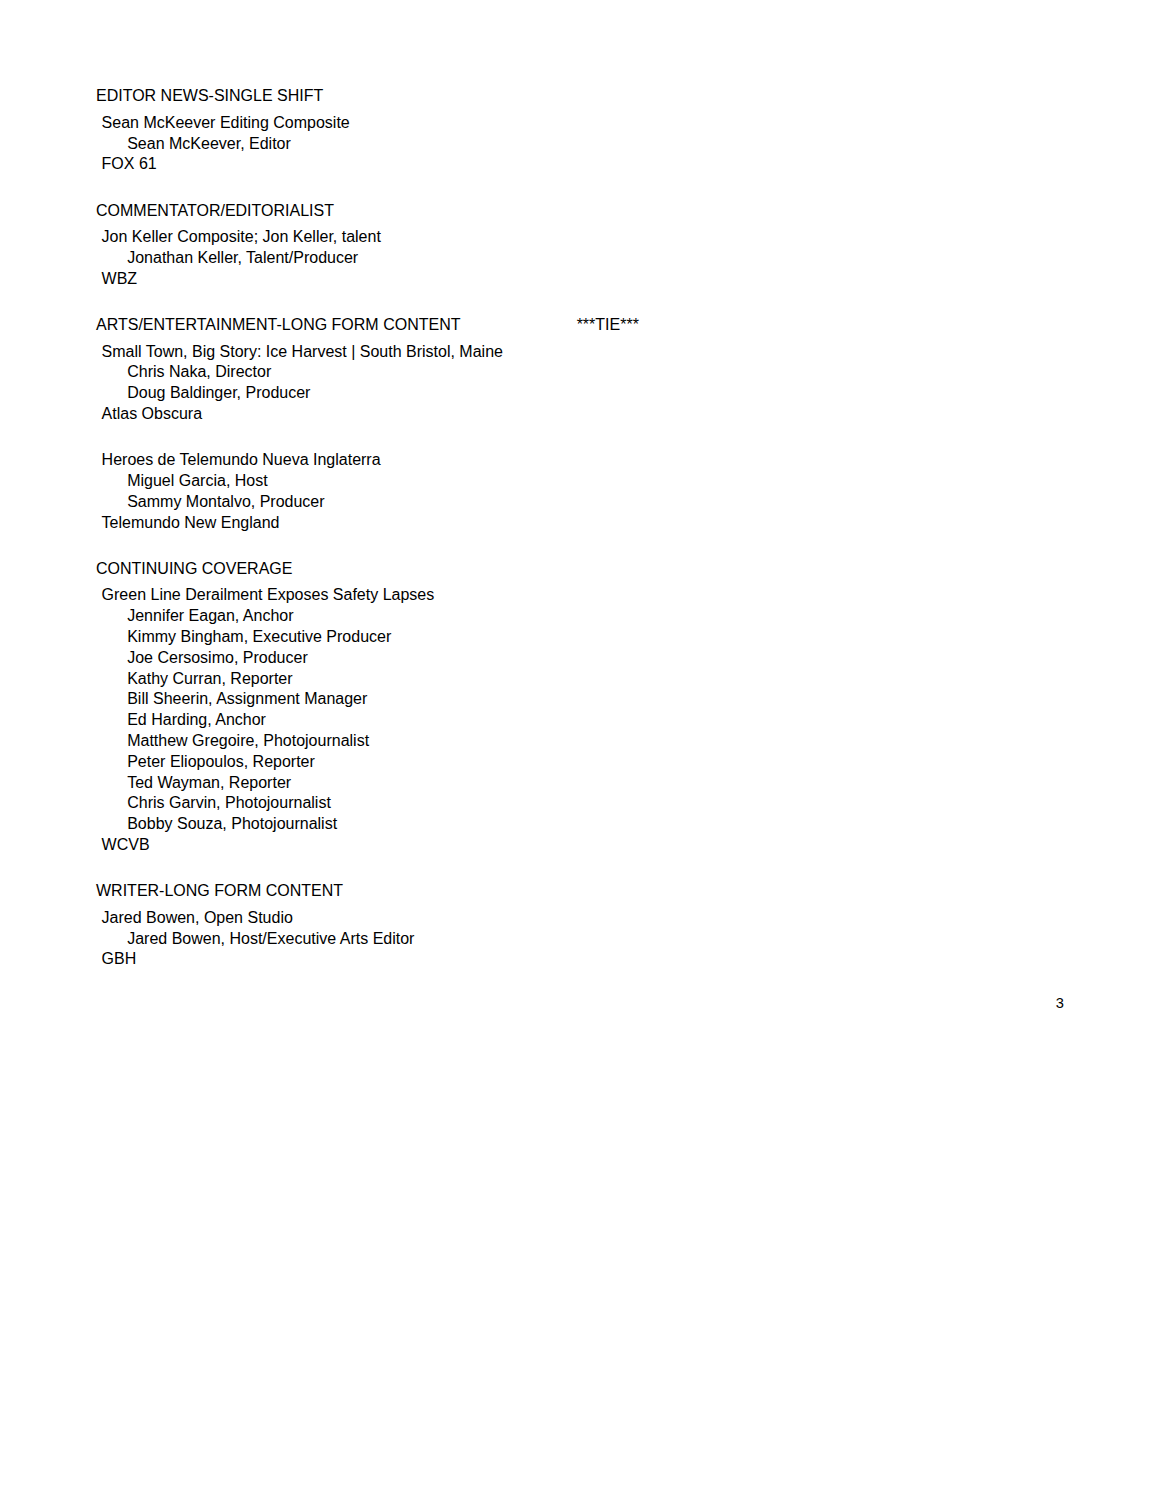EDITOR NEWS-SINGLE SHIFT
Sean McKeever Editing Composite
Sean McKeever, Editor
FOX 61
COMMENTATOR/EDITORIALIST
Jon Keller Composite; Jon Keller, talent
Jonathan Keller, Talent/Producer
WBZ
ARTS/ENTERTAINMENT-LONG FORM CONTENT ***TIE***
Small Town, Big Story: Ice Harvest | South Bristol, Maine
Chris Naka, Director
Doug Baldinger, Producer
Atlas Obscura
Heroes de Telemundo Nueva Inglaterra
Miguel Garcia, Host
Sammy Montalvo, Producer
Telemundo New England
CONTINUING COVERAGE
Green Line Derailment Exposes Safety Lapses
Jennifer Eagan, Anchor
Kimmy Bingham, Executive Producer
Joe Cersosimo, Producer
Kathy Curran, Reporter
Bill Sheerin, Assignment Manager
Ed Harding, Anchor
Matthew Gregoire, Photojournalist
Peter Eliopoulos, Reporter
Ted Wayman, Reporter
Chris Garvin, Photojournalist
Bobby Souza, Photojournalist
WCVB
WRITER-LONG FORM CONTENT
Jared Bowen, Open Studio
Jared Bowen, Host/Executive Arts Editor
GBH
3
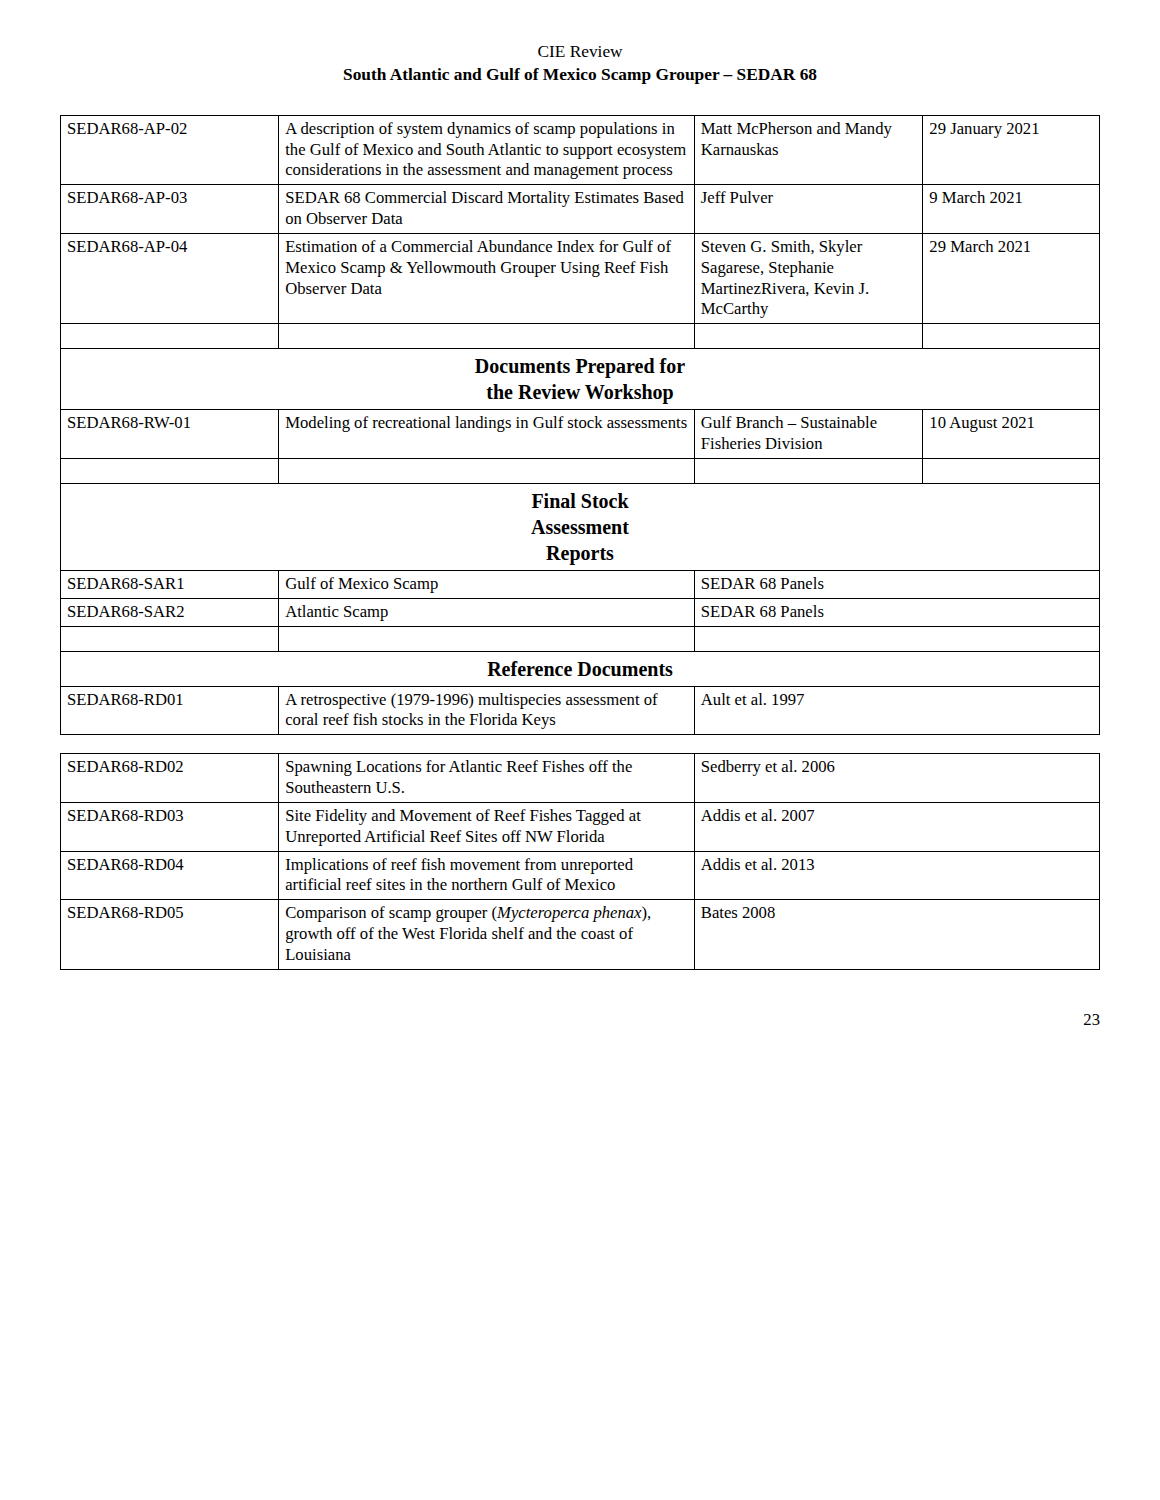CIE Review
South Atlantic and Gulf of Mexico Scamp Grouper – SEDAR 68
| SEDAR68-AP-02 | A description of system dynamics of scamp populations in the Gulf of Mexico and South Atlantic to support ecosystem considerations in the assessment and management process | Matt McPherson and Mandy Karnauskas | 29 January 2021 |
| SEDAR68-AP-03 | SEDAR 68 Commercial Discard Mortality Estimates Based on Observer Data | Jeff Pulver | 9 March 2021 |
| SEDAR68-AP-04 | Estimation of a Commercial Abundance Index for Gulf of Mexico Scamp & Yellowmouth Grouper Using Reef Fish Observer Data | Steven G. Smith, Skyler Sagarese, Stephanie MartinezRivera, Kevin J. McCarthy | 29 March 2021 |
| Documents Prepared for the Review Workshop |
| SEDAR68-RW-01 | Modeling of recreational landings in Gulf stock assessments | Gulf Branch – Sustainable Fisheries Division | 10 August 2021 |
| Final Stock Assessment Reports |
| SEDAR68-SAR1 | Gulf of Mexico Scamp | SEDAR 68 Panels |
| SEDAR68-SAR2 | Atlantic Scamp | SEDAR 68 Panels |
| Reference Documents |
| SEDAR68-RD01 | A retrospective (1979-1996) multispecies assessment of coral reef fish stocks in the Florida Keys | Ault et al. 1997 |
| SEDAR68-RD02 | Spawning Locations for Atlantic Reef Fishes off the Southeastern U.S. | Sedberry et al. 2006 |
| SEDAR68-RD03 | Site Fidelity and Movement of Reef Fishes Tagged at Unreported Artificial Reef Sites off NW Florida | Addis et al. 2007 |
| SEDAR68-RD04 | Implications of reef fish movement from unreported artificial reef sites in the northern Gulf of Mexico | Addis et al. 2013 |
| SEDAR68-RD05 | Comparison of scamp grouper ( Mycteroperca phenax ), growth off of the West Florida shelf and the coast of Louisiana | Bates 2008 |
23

··········

DIRECTIONS FOR THIS TASK »
Write out word for word only the lines from the one with "Bates 2008 |" to the end of the material, both ends included.

EXPECTED ANSWER »
| SEDAR68-RD05 | Comparison of scamp grouper ( Mycteroperca phenax ), growth off of the West Florida shelf and the coast of Louisiana | Bates 2008 |
23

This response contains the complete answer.